By which he meant monsters like the Gorder. I pointed. “And over there?”

It looked like a shantytown, shacks built out of scrap wood and stone. I glimpsed shambling figures, but they were too far away to make out details. Please don’t let that be a human slave labor camp.

“Those are the Xaraz, demons who have been convicted of a crime and stripped of caste status.”

“You don’t have prisons?” Chance wanted to know.

Greydusk seemed puzzled. “What is the purpose of feeding and housing our criminals? Outside the walls, they will fight to live or die. Some perish. What punishment could be worse than that?”

“Our prisons claim they’re striving toward rehabilitation,” I offered.

“And how’s that working out?” The demon scoffed.

I had to admit, I took his point. “Aren’t you worried they’ll get back in?”

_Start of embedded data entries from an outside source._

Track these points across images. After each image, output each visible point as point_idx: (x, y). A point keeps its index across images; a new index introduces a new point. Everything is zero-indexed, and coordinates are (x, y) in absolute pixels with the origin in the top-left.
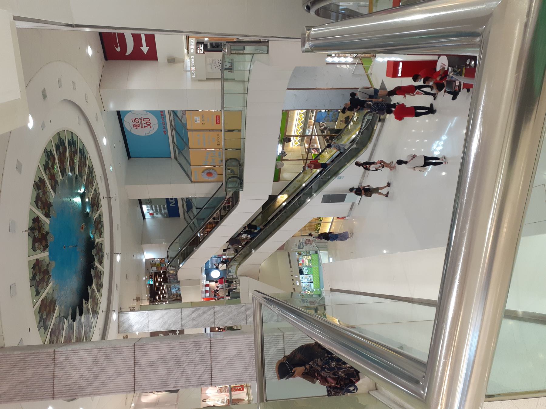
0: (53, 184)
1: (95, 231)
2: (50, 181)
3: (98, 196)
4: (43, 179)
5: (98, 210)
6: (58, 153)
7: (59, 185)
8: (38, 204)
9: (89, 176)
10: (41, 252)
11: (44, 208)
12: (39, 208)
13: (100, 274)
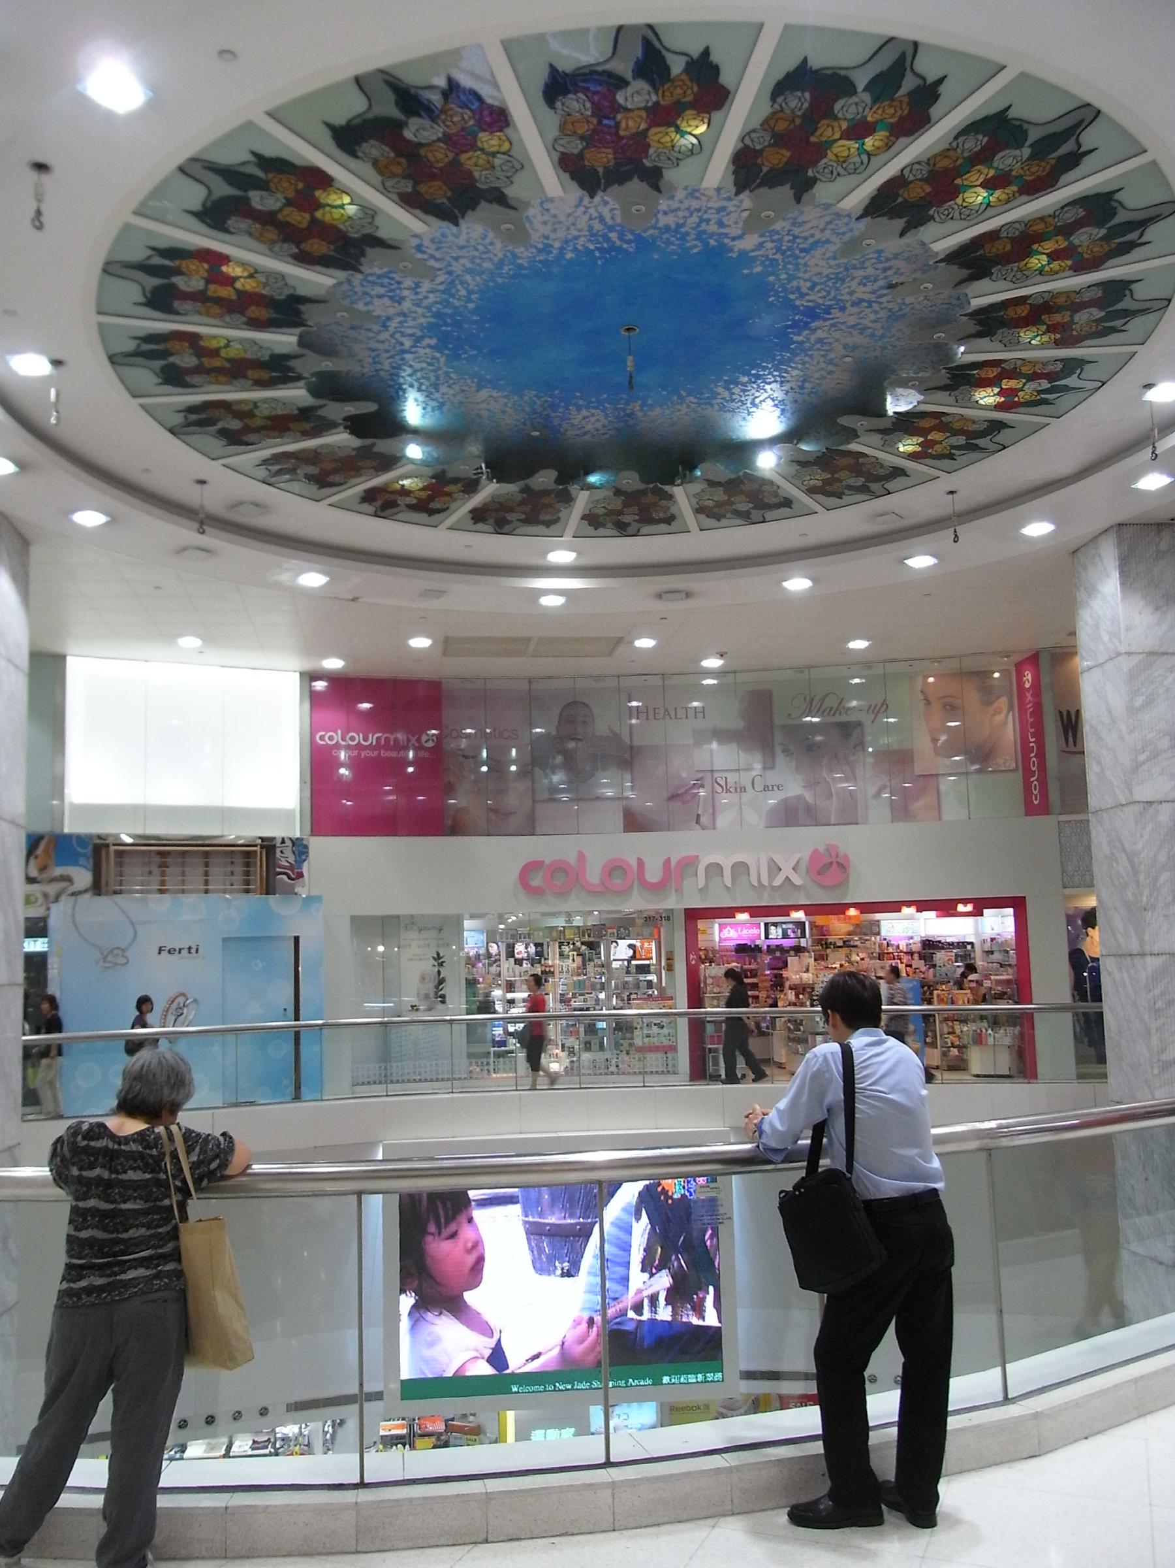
0: (917, 192)
1: (719, 484)
2: (925, 170)
3: (874, 486)
4: (935, 111)
5: (811, 491)
6: (1070, 216)
7: (902, 234)
8: (793, 89)
9: (956, 433)
10: (552, 147)
11: (779, 140)
12: (774, 97)
13: (548, 517)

“They cannot. The Vortex requires each vehicle or pedestrian to possess a rune of passage, or the energy field destroys them.”

“This one does, right?” I leaned over to look at the front, as if there would be magickal license plate on it.

“Of course.”

Then it was our turn at the gate.

The guard asked something in demontongue; he looked more or less human, except for his tail. It twitched in impatience while he discussed our entry with Greydusk. I could only guess at what they were saying, but the language grated on my ears, simultaneously harsh and sibilant. Then our demon produced some documents and the guard waved us through.

“What did you say?” I asked, once we passed into Xibalba proper.